Getting Older: A Gen Xer’s Take on the Age Gap in the Workplace

There are key moments in my life when I became acutely aware that I was aging. The first time some kids called me “ma’am” (I was 17.) The night a bartender told me he didn’t need to see my ID before sliding me a drink. And the moment I realized I was one of the older employees in the office.

Yes, for the first time in my life, I’m one of the older people on deck. Many of my co-workers are under 30, while I am, well, older. Some were born when I was in high school, probably listen to music I’ve never heard of and grew up using technology I have yet to master. (Yikes, I really do sound old.)

In all of my past jobs, I’m worked with mainly Baby Boomers (I’m Gen-X!) who were sending their kids off to colleges and had worked at numerous companies. Some were jaded, others remained ambitious, but all were willing to impart the wisdom gained from many years in the workplace. Those perspectives helped me understand the environment in which I worked and plan the career that I wanted to have—as well as the one I didn’t want.
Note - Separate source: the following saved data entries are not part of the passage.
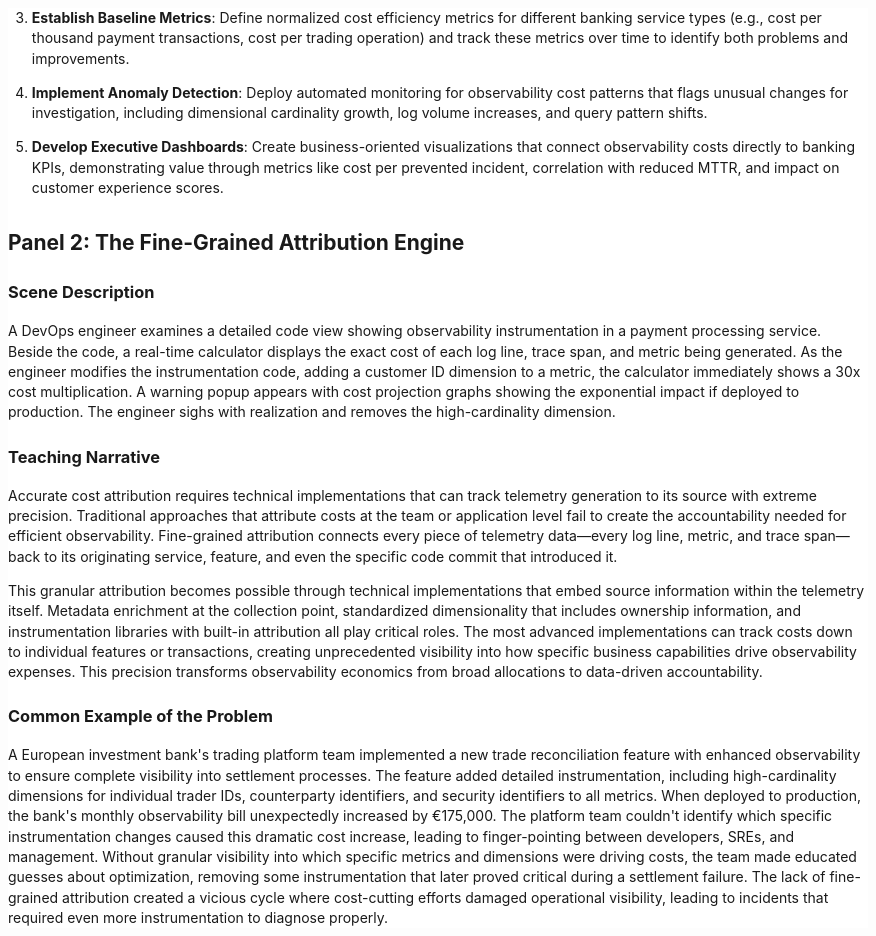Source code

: 3. **Establish Baseline Metrics**: Define normalized cost efficiency metrics for different banking service types (e.g., cost per thousand payment transactions, cost per trading operation) and track these metrics over time to identify both problems and improvements.

4. **Implement Anomaly Detection**: Deploy automated monitoring for observability cost patterns that flags unusual changes for investigation, including dimensional cardinality growth, log volume increases, and query pattern shifts.

5. **Develop Executive Dashboards**: Create business-oriented visualizations that connect observability costs directly to banking KPIs, demonstrating value through metrics like cost per prevented incident, correlation with reduced MTTR, and impact on customer experience scores.

## Panel 2: The Fine-Grained Attribution Engine

### Scene Description

 A DevOps engineer examines a detailed code view showing observability instrumentation in a payment processing service. Beside the code, a real-time calculator displays the exact cost of each log line, trace span, and metric being generated. As the engineer modifies the instrumentation code, adding a customer ID dimension to a metric, the calculator immediately shows a 30x cost multiplication. A warning popup appears with cost projection graphs showing the exponential impact if deployed to production. The engineer sighs with realization and removes the high-cardinality dimension.

### Teaching Narrative

Accurate cost attribution requires technical implementations that can track telemetry generation to its source with extreme precision. Traditional approaches that attribute costs at the team or application level fail to create the accountability needed for efficient observability. Fine-grained attribution connects every piece of telemetry data—every log line, metric, and trace span—back to its originating service, feature, and even the specific code commit that introduced it.

This granular attribution becomes possible through technical implementations that embed source information within the telemetry itself. Metadata enrichment at the collection point, standardized dimensionality that includes ownership information, and instrumentation libraries with built-in attribution all play critical roles. The most advanced implementations can track costs down to individual features or transactions, creating unprecedented visibility into how specific business capabilities drive observability expenses. This precision transforms observability economics from broad allocations to data-driven accountability.

### Common Example of the Problem

A European investment bank's trading platform team implemented a new trade reconciliation feature with enhanced observability to ensure complete visibility into settlement processes. The feature added detailed instrumentation, including high-cardinality dimensions for individual trader IDs, counterparty identifiers, and security identifiers to all metrics. When deployed to production, the bank's monthly observability bill unexpectedly increased by €175,000. The platform team couldn't identify which specific instrumentation changes caused this dramatic cost increase, leading to finger-pointing between developers, SREs, and management. Without granular visibility into which specific metrics and dimensions were driving costs, the team made educated guesses about optimization, removing some instrumentation that later proved critical during a settlement failure. The lack of fine-grained attribution created a vicious cycle where cost-cutting efforts damaged operational visibility, leading to incidents that required even more instrumentation to diagnose properly.
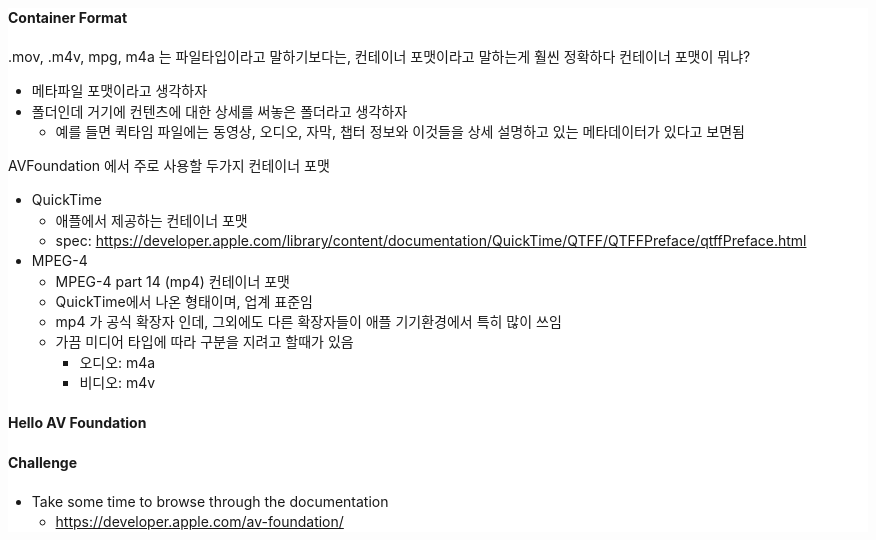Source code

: 
#### Container Format

.mov, .m4v, mpg, m4a 는 파일타입이라고 말하기보다는, 컨테이너 포맷이라고 말하는게 훨씬 정확하다
컨테이너 포맷이 뭐냐?
- 메타파일 포맷이라고 생각하자
- 폴더인데 거기에 컨텐츠에 대한 상세를 써놓은 폴더라고 생각하자 
    - 예를 들면 퀵타임 파일에는 동영상, 오디오, 자막, 챕터 정보와 이것들을 상세 설명하고 있는 메타데이터가 있다고 보면됨

AVFoundation 에서 주로 사용할 두가지 컨테이너 포맷
- QuickTime 
    - 애플에서 제공하는 컨테이너 포맷
    - spec: https://developer.apple.com/library/content/documentation/QuickTime/QTFF/QTFFPreface/qtffPreface.html
- MPEG-4
    - MPEG-4 part 14 (mp4) 컨테이너 포맷
    - QuickTime에서 나온 형태이며, 업계 표준임
    - mp4 가 공식 확장자 인데,  그외에도 다른 확장자들이 애플 기기환경에서 특히 많이 쓰임 
    - 가끔 미디어 타입에 따라 구분을 지려고 할때가 있음
        - 오디오: m4a
        - 비디오: m4v


#### Hello AV Foundation 


#### Challenge
- Take some time to browse through the documentation 
  - https://developer.apple.com/av-foundation/
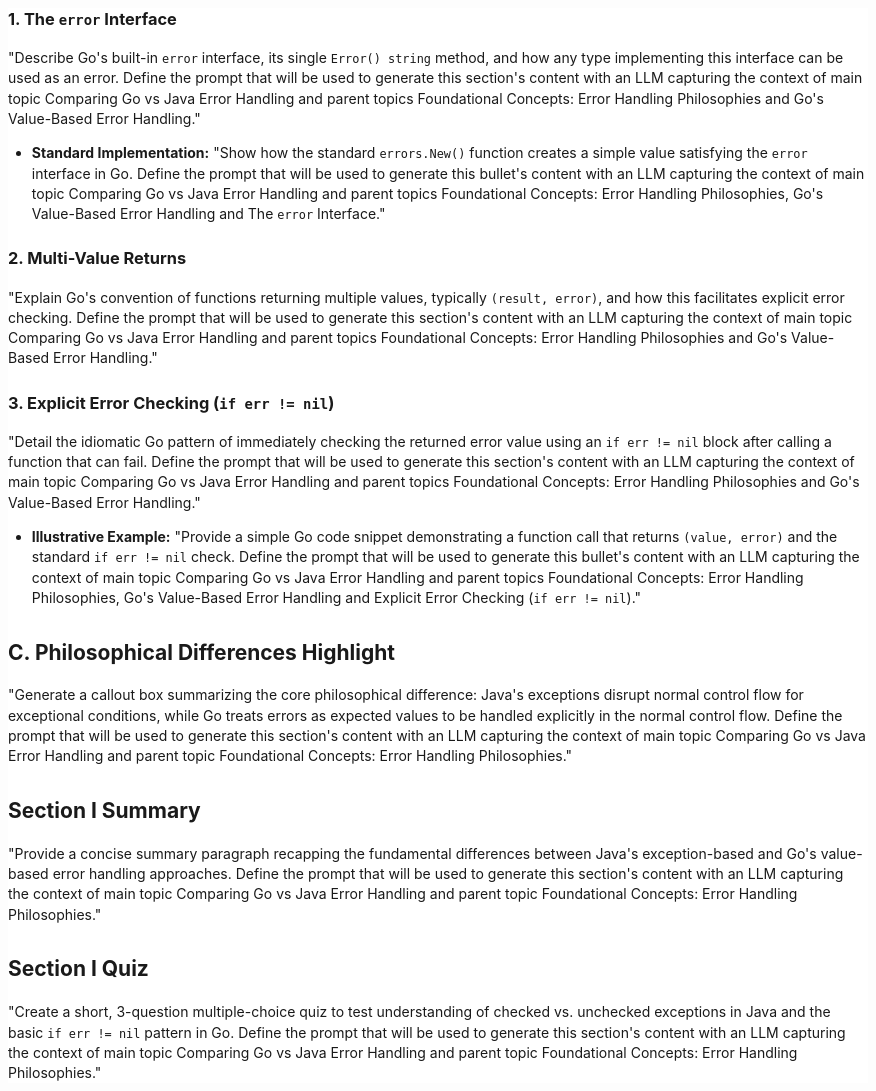 ### 1. The `error` Interface
"<prompt>Describe Go's built-in `error` interface, its single `Error() string` method, and how any type implementing this interface can be used as an error. Define the prompt that will be used to generate this section's content with an LLM capturing the context of main topic Comparing Go vs Java Error Handling and parent topics Foundational Concepts: Error Handling Philosophies and Go's Value-Based Error Handling."</prompt>
*   **Standard Implementation:**
    "<prompt>Show how the standard `errors.New()` function creates a simple value satisfying the `error` interface in Go. Define the prompt that will be used to generate this bullet's content with an LLM capturing the context of main topic Comparing Go vs Java Error Handling and parent topics Foundational Concepts: Error Handling Philosophies, Go's Value-Based Error Handling and The `error` Interface."</prompt>

### 2. Multi-Value Returns
"<prompt>Explain Go's convention of functions returning multiple values, typically `(result, error)`, and how this facilitates explicit error checking. Define the prompt that will be used to generate this section's content with an LLM capturing the context of main topic Comparing Go vs Java Error Handling and parent topics Foundational Concepts: Error Handling Philosophies and Go's Value-Based Error Handling."</prompt>

### 3. Explicit Error Checking (`if err != nil`)
"<prompt>Detail the idiomatic Go pattern of immediately checking the returned error value using an `if err != nil` block after calling a function that can fail. Define the prompt that will be used to generate this section's content with an LLM capturing the context of main topic Comparing Go vs Java Error Handling and parent topics Foundational Concepts: Error Handling Philosophies and Go's Value-Based Error Handling."</prompt>
*   **Illustrative Example:**
    "<prompt>Provide a simple Go code snippet demonstrating a function call that returns `(value, error)` and the standard `if err != nil` check. Define the prompt that will be used to generate this bullet's content with an LLM capturing the context of main topic Comparing Go vs Java Error Handling and parent topics Foundational Concepts: Error Handling Philosophies, Go's Value-Based Error Handling and Explicit Error Checking (`if err != nil`)."</prompt>

## C. Philosophical Differences Highlight
"<prompt>Generate a callout box summarizing the core philosophical difference: Java's exceptions disrupt normal control flow for exceptional conditions, while Go treats errors as expected values to be handled explicitly in the normal control flow. Define the prompt that will be used to generate this section's content with an LLM capturing the context of main topic Comparing Go vs Java Error Handling and parent topic Foundational Concepts: Error Handling Philosophies."</prompt>

## Section I Summary
"<prompt>Provide a concise summary paragraph recapping the fundamental differences between Java's exception-based and Go's value-based error handling approaches. Define the prompt that will be used to generate this section's content with an LLM capturing the context of main topic Comparing Go vs Java Error Handling and parent topic Foundational Concepts: Error Handling Philosophies."</prompt>

## Section I Quiz
"<prompt>Create a short, 3-question multiple-choice quiz to test understanding of checked vs. unchecked exceptions in Java and the basic `if err != nil` pattern in Go. Define the prompt that will be used to generate this section's content with an LLM capturing the context of main topic Comparing Go vs Java Error Handling and parent topic Foundational Concepts: Error Handling Philosophies."</prompt>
When you hear so much talk about ageism in the workplace, it stands to reason that one might feel unnerved by all this youth that I’m surrounded by now. But that’s hardly the case with me. First, everyone in my office is highly competent, driven and enthusiastic, which makes this a really engaging office in which to work. It’s also interesting to witness people at earlier stages in their careers, seeing them make decisions, be strategic and truly look forward to the trajectory that lies ahead.

And while I know I’m not that old, I’m still on the other end of age spectrum in the office for the first time, so I find all this energizing. I’m reminded to remain thoughtful about my career, willing to learn new tools and skills, and most of all, excited about the future.

Have you ever worked in an office where most of your co-workers were either older or younger than you? If so, how did that impact you?